As vendas das lojas de materiais de construção puxaram o resultado no período, com alta de 37,8%. O resultado, bem acima dos demais varejos, confirma a boa fase vivida por este segmento, que já acumula crescimento de 32,8% nos oito primeiros meses do ano.

O pequeno comércio de eletroeletrônicos também registrou alta nas vendas acima da média em agosto, com elevação de 12,4%. Apesar do bom resultado, o desempenho desse segmento para o resto do ano deve ser atrapalhado pela alta do dólar e por dificuldades de acesso ao crédito, conforme análise da Fecomercio.

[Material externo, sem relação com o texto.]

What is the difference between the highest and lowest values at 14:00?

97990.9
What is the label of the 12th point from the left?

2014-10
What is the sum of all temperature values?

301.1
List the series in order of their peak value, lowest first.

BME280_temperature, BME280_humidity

Tanto o segmento de Farmácias e Perfumarias quanto o de Móveis e Decorações obtiveram 9,9% de alta em suas vendas em agosto, o que significa que registraram resultado inferior à média alcançada pelos pequenos varejistas de São Paulo. O mesmo aconteceu com Vestuário, Tecidos e Calçados, com alta de 5,8% neste período.

Apenas os varejos de Alimentos e Bebidas mostraram estabilidade, com uma ligeira alta de 0,2% em agosto. Essa tendência pôde ser observada ao longo dos oito primeiros meses de 2008, já que nesse período o segmento teve vendas apenas 0,1% maiores do que no ano passado.

O único segmento do pequeno varejo pesquisado pela Fecomercio que em agosto obteve desempenho pior do que no ano passado foi o de Autopeças e Acessórios, com queda de 12,2% nas vendas. O segmento enfrenta dificuldades há muitos meses, diante da concorrência das grandes redes de manutenção e das concessionárias. Soma-se a isso a evolução tecnológica dos automóveis, que demandam cada vez menos reparos e, mais recentemente, a invasão das peças chinesas. Nos oito primeiros meses deste ano, as lojas de Autopeças e Acessórios acumulam queda de 17,8%.